Teaching Children to Have Healthy Arguments

Teaching Children to Have Healthy Arguments by Susan Ingram

{2:48 minutes to read}

These increasingly tense political times have ushered in a period of animosity and lack of discourse that is distressing to many people, including those of us who work in the field of conflict resolution. During this past year, I’ve been thinking quite a bit about how we can maintain our humanity and civility while we are constantly being battered (from our President on down) with displays of abusive and self-serving conduct.

Over the years, I’ve written many blogs discussing how all of us can have better conversations that help us arrive at consensus and mutual satisfaction with our decisions. That’s the scenario in which we reject rigid positioning and black and white thinking. When we take an interest in the other person and really listen to what is said, we can change the game so that there’s no longer a winner and a loser, but two participants who have each succeeded in getting their needs met.

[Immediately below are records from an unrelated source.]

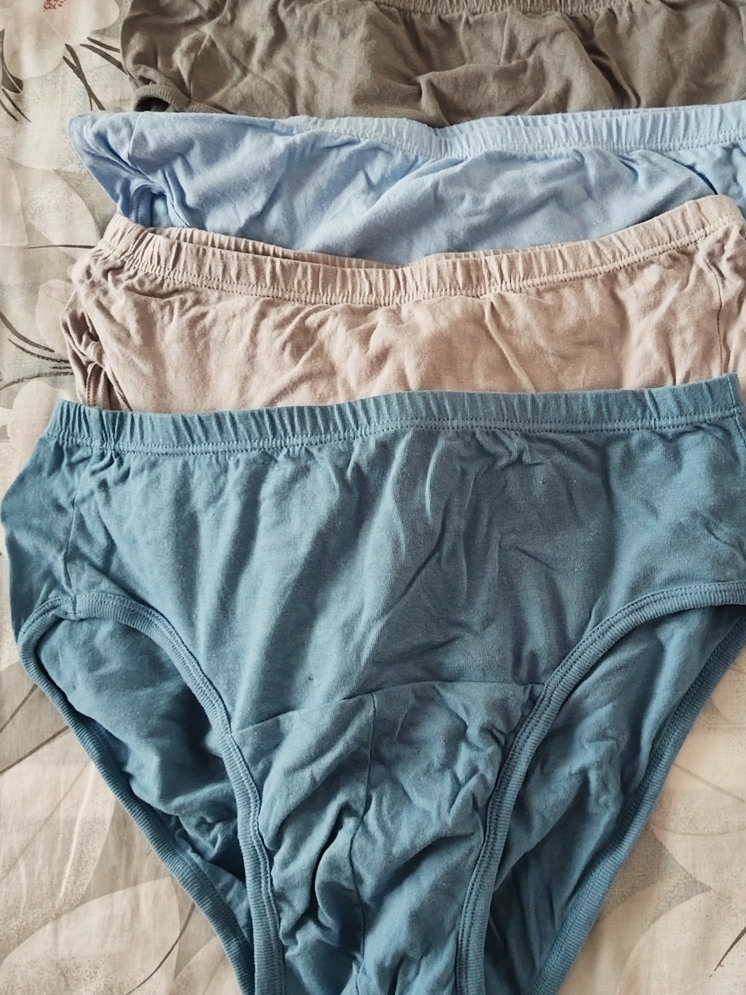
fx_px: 919
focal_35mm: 32
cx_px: 441
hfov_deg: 44.0
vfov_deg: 56.8
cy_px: 496
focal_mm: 4.95
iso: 5390
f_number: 1.9
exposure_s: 1/50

Recently, my interest was piqued by an article written by Adam Grant, an American psychologist, professor and author. The article is entitled “Kids, Would You Please Start Fighting?” Who wouldn’t be intrigued with a title like that! In it, Grant emphasizes the importance of children learning, ideally within their families as they are growing up, how to have healthy arguments. Among the benefits of this approach — it encourages creativity and innovative thinking.

And there may be other benefits as well. Grant cites a study conducted by psychologist Robert Albert of children ages 5 to 7. He found that the children whose parents argue constructively felt more emotionally safe, and when they were followed over the next 3 years they showed greater empathy and concern for others.

At the end of his article, the author suggests 4 rules for teaching kids how to have healthy disagreements:

  1. Frame it as a debate, rather than a conflict.
  2. Argue as if you’re right, but listen as if you’re wrong.
  3. Make the most respectful interpretation of the other person’s perspective.
  4. Acknowledge where you agree with your critics and what you’ve learned from them.

These sound like some pretty good suggestions to follow, even for full-grown adults!